When using a non-shared HFS, the configuration settings must be replicated across the different systems in the sysplex. This is done automatically by the deployment manager and node agent. To enable this support, each node agent in your configuration must be set as a recovery node. This change is made in the administrative console:
1. In the administrative console navigation, select System Administration > Node agents.
2. Select a node agent from the list.
3. In the Additional Properties section, select File Synchronization Service.
4. In the Additional Properties section, , select Custom properties.
5. Select New.
6. Enter recoveryNode for Name, and true for Value. The Description field can remain blank.
7. Repeat steps 3-7 for each node agent in your configuration.
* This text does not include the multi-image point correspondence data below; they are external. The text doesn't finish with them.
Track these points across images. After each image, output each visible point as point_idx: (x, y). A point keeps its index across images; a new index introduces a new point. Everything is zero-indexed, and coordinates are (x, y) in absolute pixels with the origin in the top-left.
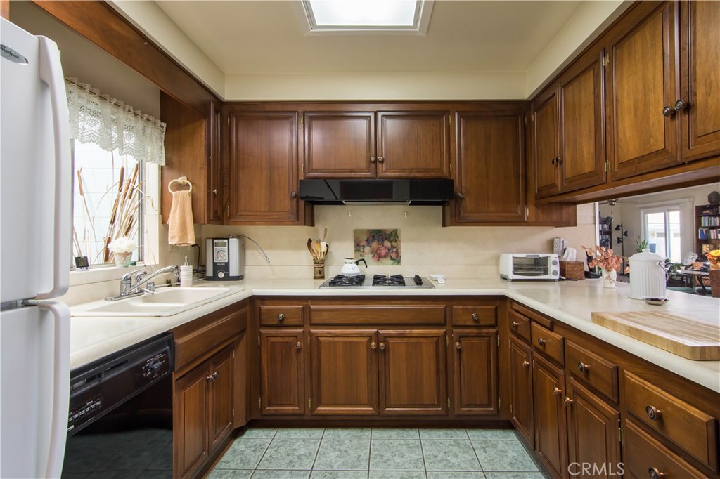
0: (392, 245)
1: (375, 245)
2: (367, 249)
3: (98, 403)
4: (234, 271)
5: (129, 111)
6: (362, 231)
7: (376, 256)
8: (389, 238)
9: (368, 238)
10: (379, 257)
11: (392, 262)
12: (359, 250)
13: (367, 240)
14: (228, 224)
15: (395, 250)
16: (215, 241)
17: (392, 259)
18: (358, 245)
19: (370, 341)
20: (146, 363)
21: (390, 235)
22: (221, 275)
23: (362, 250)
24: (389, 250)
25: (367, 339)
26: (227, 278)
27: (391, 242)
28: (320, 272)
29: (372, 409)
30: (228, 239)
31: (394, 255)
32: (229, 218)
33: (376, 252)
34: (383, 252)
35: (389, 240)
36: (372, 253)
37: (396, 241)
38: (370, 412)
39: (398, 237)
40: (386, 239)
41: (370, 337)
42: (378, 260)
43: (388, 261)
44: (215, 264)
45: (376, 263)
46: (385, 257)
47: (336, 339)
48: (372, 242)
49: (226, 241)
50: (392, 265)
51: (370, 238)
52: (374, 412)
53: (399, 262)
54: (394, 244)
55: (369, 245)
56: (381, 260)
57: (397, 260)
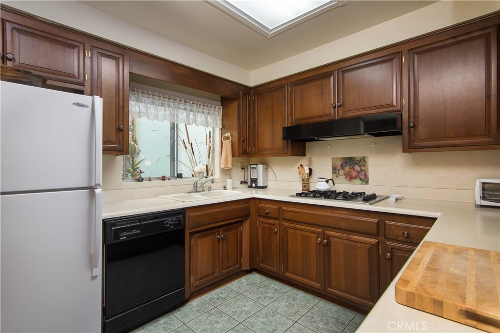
0: (361, 169)
1: (347, 168)
2: (342, 172)
3: (139, 231)
4: (260, 184)
5: (200, 105)
6: (337, 159)
7: (348, 177)
8: (359, 163)
9: (342, 164)
10: (350, 178)
11: (361, 182)
12: (335, 173)
13: (341, 165)
14: (254, 157)
15: (363, 173)
16: (251, 166)
17: (361, 179)
18: (335, 169)
19: (318, 237)
20: (167, 220)
21: (360, 161)
22: (254, 185)
23: (338, 172)
24: (359, 172)
25: (316, 235)
26: (257, 187)
27: (360, 166)
28: (305, 187)
29: (319, 285)
30: (257, 165)
31: (362, 177)
32: (254, 153)
33: (349, 174)
34: (354, 174)
35: (358, 165)
36: (345, 174)
37: (364, 166)
38: (317, 287)
39: (366, 162)
40: (356, 164)
41: (318, 234)
42: (350, 180)
43: (358, 181)
44: (251, 179)
45: (348, 182)
46: (355, 178)
47: (297, 231)
48: (345, 166)
49: (256, 166)
50: (361, 184)
51: (344, 164)
52: (320, 288)
53: (367, 183)
54: (363, 168)
55: (342, 168)
56: (353, 180)
57: (365, 180)
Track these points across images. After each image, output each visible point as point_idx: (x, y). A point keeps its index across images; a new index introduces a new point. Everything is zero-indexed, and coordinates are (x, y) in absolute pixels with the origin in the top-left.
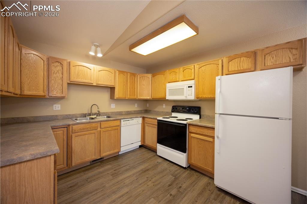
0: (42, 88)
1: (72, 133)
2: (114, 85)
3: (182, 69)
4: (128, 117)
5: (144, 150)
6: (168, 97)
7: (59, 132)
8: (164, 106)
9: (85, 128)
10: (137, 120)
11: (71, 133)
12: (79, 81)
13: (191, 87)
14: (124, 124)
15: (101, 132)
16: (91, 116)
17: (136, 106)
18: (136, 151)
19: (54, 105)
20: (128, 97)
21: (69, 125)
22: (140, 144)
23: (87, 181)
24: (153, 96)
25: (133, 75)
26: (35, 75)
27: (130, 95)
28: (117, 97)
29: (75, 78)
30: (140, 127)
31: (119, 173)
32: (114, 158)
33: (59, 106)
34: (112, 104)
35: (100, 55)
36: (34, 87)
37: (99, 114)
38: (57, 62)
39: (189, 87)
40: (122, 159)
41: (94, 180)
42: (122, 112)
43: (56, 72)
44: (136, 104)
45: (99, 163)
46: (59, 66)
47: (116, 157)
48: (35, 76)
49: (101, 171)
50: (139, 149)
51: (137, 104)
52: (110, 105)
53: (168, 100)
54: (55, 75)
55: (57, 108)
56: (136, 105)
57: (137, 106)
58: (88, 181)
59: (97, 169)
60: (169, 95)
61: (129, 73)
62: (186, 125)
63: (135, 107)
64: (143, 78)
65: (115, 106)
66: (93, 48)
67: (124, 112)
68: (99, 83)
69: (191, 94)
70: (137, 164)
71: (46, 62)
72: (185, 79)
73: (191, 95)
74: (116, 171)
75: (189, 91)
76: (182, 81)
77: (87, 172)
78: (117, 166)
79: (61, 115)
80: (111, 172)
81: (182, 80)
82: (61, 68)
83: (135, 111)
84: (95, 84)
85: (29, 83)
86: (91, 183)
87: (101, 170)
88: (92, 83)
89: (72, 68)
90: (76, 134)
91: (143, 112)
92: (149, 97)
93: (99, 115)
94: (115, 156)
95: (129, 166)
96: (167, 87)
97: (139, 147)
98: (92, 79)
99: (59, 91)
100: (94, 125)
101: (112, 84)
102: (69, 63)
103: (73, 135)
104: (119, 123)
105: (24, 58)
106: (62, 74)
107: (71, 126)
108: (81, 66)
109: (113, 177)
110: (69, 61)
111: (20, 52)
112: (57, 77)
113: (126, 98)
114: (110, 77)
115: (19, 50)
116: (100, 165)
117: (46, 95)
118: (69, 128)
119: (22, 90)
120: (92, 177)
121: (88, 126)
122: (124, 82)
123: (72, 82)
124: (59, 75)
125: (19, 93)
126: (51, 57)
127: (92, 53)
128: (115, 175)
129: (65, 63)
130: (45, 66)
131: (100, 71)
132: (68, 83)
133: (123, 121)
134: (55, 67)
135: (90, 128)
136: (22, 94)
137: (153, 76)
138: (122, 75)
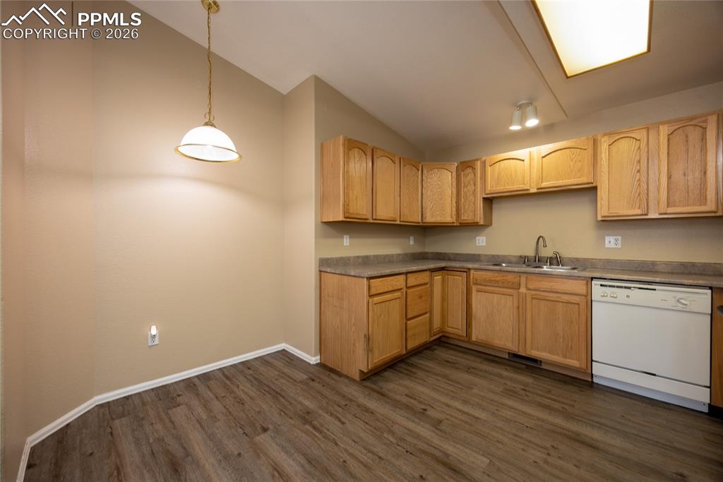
0: (449, 213)
1: (474, 284)
2: (592, 180)
4: (625, 277)
7: (457, 277)
9: (494, 280)
11: (471, 283)
12: (500, 191)
14: (603, 297)
15: (528, 298)
16: (535, 261)
19: (477, 238)
21: (469, 269)
26: (440, 195)
27: (670, 204)
28: (603, 214)
29: (492, 187)
32: (562, 376)
33: (484, 238)
34: (606, 237)
35: (532, 122)
36: (438, 213)
38: (468, 167)
40: (581, 390)
41: (476, 375)
42: (654, 263)
43: (467, 183)
45: (524, 367)
46: (471, 172)
48: (440, 197)
49: (504, 375)
52: (600, 239)
54: (466, 189)
55: (481, 243)
58: (469, 370)
59: (506, 369)
66: (517, 114)
68: (544, 184)
71: (454, 174)
74: (524, 392)
77: (486, 362)
78: (540, 390)
79: (485, 255)
80: (514, 386)
82: (473, 175)
84: (534, 190)
85: (432, 207)
86: (467, 374)
88: (525, 188)
89: (489, 169)
90: (480, 287)
93: (555, 262)
95: (566, 407)
98: (527, 179)
99: (471, 214)
100: (510, 277)
101: (584, 180)
102: (484, 163)
103: (474, 288)
104: (585, 287)
105: (427, 177)
106: (475, 185)
107: (472, 272)
108: (503, 160)
109: (502, 392)
110: (484, 159)
111: (420, 172)
112: (469, 191)
113: (646, 215)
114: (576, 162)
115: (418, 170)
116: (520, 369)
117: (455, 221)
118: (470, 275)
119: (424, 216)
120: (481, 370)
121: (498, 277)
122: (639, 162)
123: (489, 196)
124: (471, 188)
125: (420, 221)
126: (461, 163)
127: (515, 128)
128: (511, 393)
129: (479, 164)
130: (454, 180)
131: (546, 155)
132: (484, 198)
133: (601, 285)
134: (466, 176)
135: (503, 283)
136: (424, 221)
138: (623, 143)
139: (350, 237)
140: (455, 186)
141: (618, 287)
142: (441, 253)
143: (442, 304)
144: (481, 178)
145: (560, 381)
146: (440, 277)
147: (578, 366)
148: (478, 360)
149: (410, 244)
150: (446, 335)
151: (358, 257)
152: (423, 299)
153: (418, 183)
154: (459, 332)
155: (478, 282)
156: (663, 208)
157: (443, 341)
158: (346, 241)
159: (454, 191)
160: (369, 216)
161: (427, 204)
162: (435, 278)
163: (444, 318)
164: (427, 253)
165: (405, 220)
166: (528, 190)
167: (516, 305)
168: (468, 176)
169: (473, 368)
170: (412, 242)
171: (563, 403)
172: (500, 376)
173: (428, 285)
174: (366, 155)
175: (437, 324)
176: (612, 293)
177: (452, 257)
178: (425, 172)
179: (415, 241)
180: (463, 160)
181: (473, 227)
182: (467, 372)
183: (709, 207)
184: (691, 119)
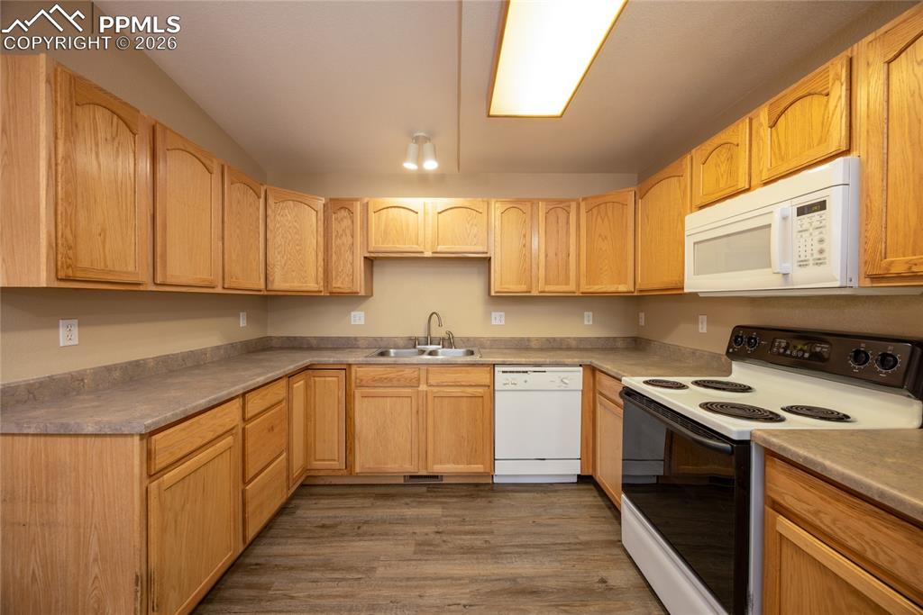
0: (314, 275)
1: (357, 387)
2: (485, 250)
3: (763, 115)
4: (523, 360)
7: (330, 379)
8: (703, 328)
9: (386, 379)
10: (562, 375)
11: (353, 385)
12: (388, 250)
13: (822, 206)
14: (505, 384)
15: (430, 398)
16: (427, 344)
17: (586, 323)
18: (556, 491)
19: (353, 313)
20: (539, 286)
21: (350, 365)
22: (575, 469)
23: (359, 528)
24: (639, 280)
25: (562, 205)
26: (298, 245)
27: (547, 282)
28: (497, 290)
29: (378, 244)
31: (439, 549)
32: (465, 487)
34: (493, 314)
35: (431, 165)
36: (294, 274)
37: (449, 342)
38: (342, 208)
39: (802, 211)
40: (490, 502)
41: (373, 535)
42: (529, 340)
43: (340, 232)
44: (586, 313)
45: (424, 489)
46: (346, 218)
47: (481, 488)
48: (298, 248)
49: (408, 517)
50: (575, 487)
51: (591, 313)
52: (488, 315)
53: (695, 294)
54: (339, 241)
55: (357, 322)
56: (588, 316)
57: (591, 323)
58: (360, 530)
59: (407, 504)
60: (697, 272)
61: (543, 200)
63: (584, 326)
64: (599, 212)
65: (503, 318)
66: (413, 147)
67: (537, 339)
68: (440, 248)
69: (821, 252)
70: (517, 546)
71: (321, 214)
72: (784, 168)
73: (819, 262)
74: (438, 536)
75: (806, 235)
76: (766, 184)
78: (454, 523)
79: (365, 339)
80: (425, 531)
81: (765, 177)
82: (350, 222)
83: (581, 340)
84: (428, 254)
85: (285, 265)
86: (360, 540)
87: (409, 512)
88: (421, 250)
89: (373, 217)
90: (367, 390)
91: (620, 344)
92: (625, 283)
93: (446, 344)
94: (477, 485)
95: (487, 537)
96: (687, 233)
97: (575, 480)
98: (421, 239)
99: (347, 279)
100: (408, 372)
101: (479, 248)
102: (366, 207)
103: (358, 393)
104: (488, 376)
105: (273, 211)
106: (353, 237)
107: (354, 368)
108: (391, 207)
109: (415, 553)
110: (365, 201)
111: (262, 200)
112: (343, 244)
113: (530, 292)
114: (472, 225)
115: (259, 197)
116: (420, 495)
117: (322, 289)
118: (350, 373)
119: (270, 278)
120: (376, 522)
121: (392, 373)
122: (525, 236)
123: (372, 255)
124: (347, 240)
125: (263, 287)
126: (331, 200)
127: (410, 166)
128: (426, 549)
129: (358, 207)
130: (321, 223)
131: (443, 211)
132: (365, 258)
133: (503, 372)
134: (340, 221)
135: (399, 380)
136: (270, 287)
137: (641, 194)
138: (513, 214)
139: (80, 325)
140: (322, 233)
141: (517, 372)
142: (295, 338)
143: (306, 426)
144: (362, 228)
145: (466, 496)
146: (302, 382)
147: (482, 470)
148: (368, 502)
149: (242, 327)
150: (312, 473)
151: (109, 369)
152: (276, 430)
153: (258, 219)
154: (335, 465)
155: (364, 383)
156: (542, 286)
157: (309, 487)
158: (67, 334)
159: (321, 240)
160: (144, 276)
161: (276, 259)
162: (295, 386)
163: (308, 449)
164: (270, 338)
165: (234, 285)
166: (422, 252)
167: (414, 410)
168: (341, 223)
169: (366, 522)
170: (243, 323)
171: (483, 533)
172: (403, 521)
173: (284, 404)
174: (134, 134)
175: (298, 463)
176: (513, 379)
177: (314, 343)
178: (271, 201)
179: (248, 318)
180: (332, 197)
181: (350, 299)
182: (358, 535)
183: (571, 287)
184: (561, 202)
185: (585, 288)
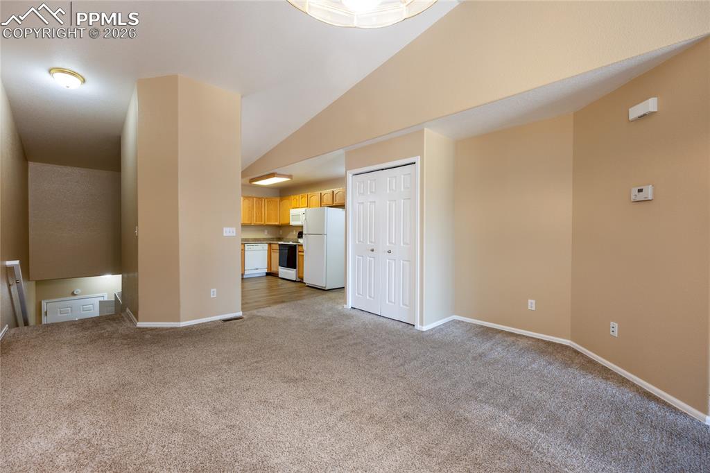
5: (270, 277)
6: (292, 223)
8: (294, 233)
10: (263, 246)
17: (265, 233)
20: (254, 222)
22: (267, 272)
24: (281, 221)
25: (260, 199)
30: (266, 253)
50: (265, 276)
56: (266, 231)
57: (267, 233)
60: (292, 221)
61: (256, 198)
62: (295, 245)
63: (264, 235)
64: (270, 202)
76: (300, 208)
83: (262, 238)
91: (270, 238)
92: (278, 222)
96: (290, 213)
97: (265, 274)
113: (251, 224)
133: (247, 246)
137: (281, 200)
138: (247, 200)
141: (250, 245)
183: (263, 223)
184: (259, 198)
185: (266, 223)
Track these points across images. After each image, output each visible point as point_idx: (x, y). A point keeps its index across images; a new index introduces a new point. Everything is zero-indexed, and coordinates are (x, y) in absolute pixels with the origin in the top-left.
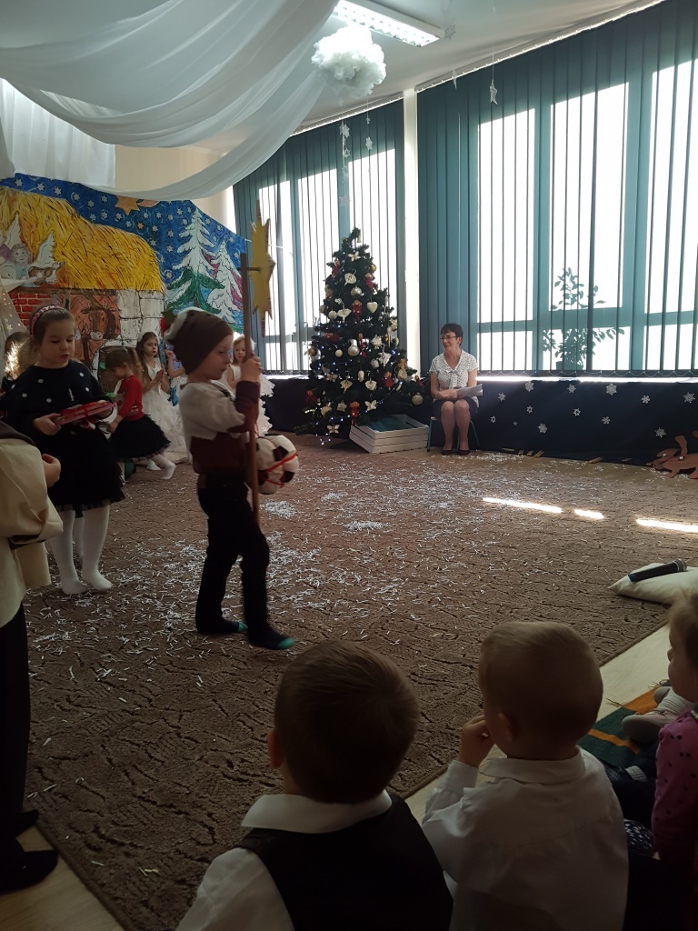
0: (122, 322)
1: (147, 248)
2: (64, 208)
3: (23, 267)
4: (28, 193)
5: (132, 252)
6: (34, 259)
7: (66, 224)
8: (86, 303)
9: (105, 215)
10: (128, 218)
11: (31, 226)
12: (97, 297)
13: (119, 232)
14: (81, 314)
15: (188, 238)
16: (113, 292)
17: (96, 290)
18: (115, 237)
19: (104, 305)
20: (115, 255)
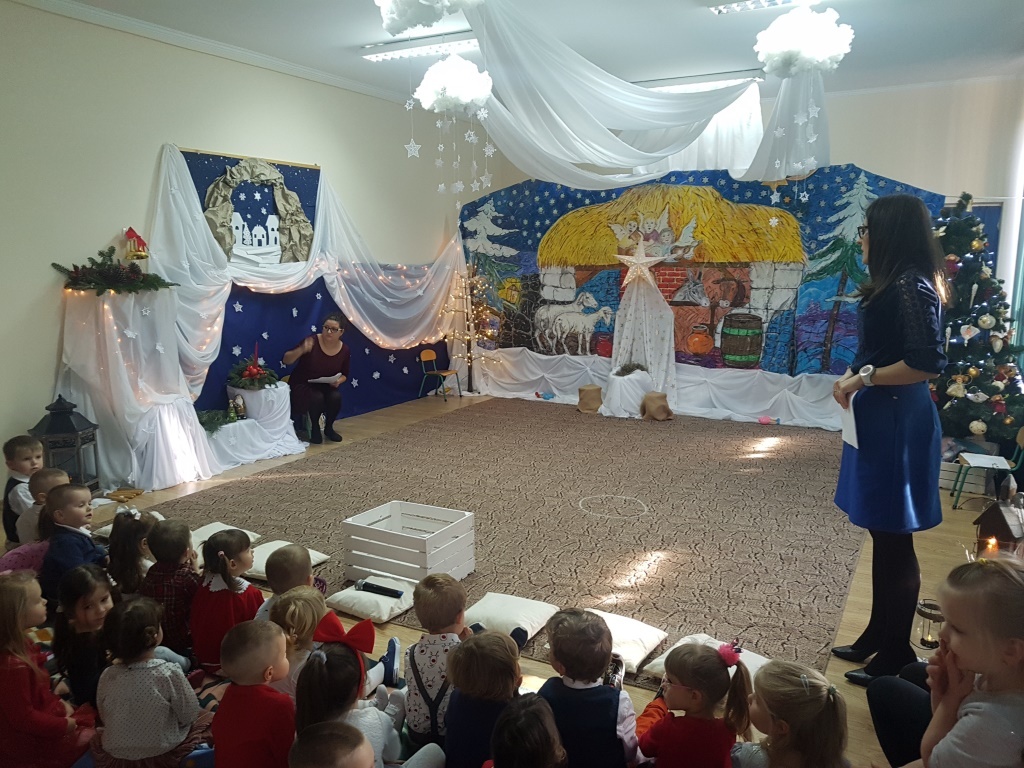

8. Save your configuration.
(Required only if you are using JTA XAResource Managers.) Make appropriate logs and classes are available on the alternate system
If you plan to use peer restart and recovery, and your applications access JTA XAResource Managers, you must ensure that the appropriate logs and classes are available on the alternate system.
1. Point the product variable TRANLOG_ROOT to a shared HFS.
  The TRANLOG_ROOT variable must point to a shared HFS, to which all systems in the cell can write. The XA partner log is stored here, and the alternate system must be able to read and update this log.
  1. In the administrative console, click Servers > Server Types > WebSphere application servers > server_name.
  2. Under Container Services, click Transaction Service.
  3. Enter the directory of the shared HFS in the Transaction log directory field.
2. Store the driver (i.e., JDBC Driver, JMS Provider, or JCA Resource Adapter, etc.) for each JTA XAResource Manager in an HFS that is readable by all systems in the cell.
  For example, if your connector is a JDBC driver for a database, the driver would likely be stored in a read-only HFS that is accessible by all systems in the sysplex. This allows the alternate system to read the saved classpath for the resource, and reconstruct it during a restart.
  If the connector used to access a JTA XAResource Manager is not stored in an HFS that is readable by all systems that might be used for recovery, when an application server restarts on an alternate system, it will either appear that there is no XA recovery work to do, or it will be impossible to load the classes necessary to communicate with the JTA XAResource Manager
Resolve InDoubt units.
During a recovery, there will be instances when manual intervention is required to resolve InDoubt units. You will need to use RRS panels for this manual intervention.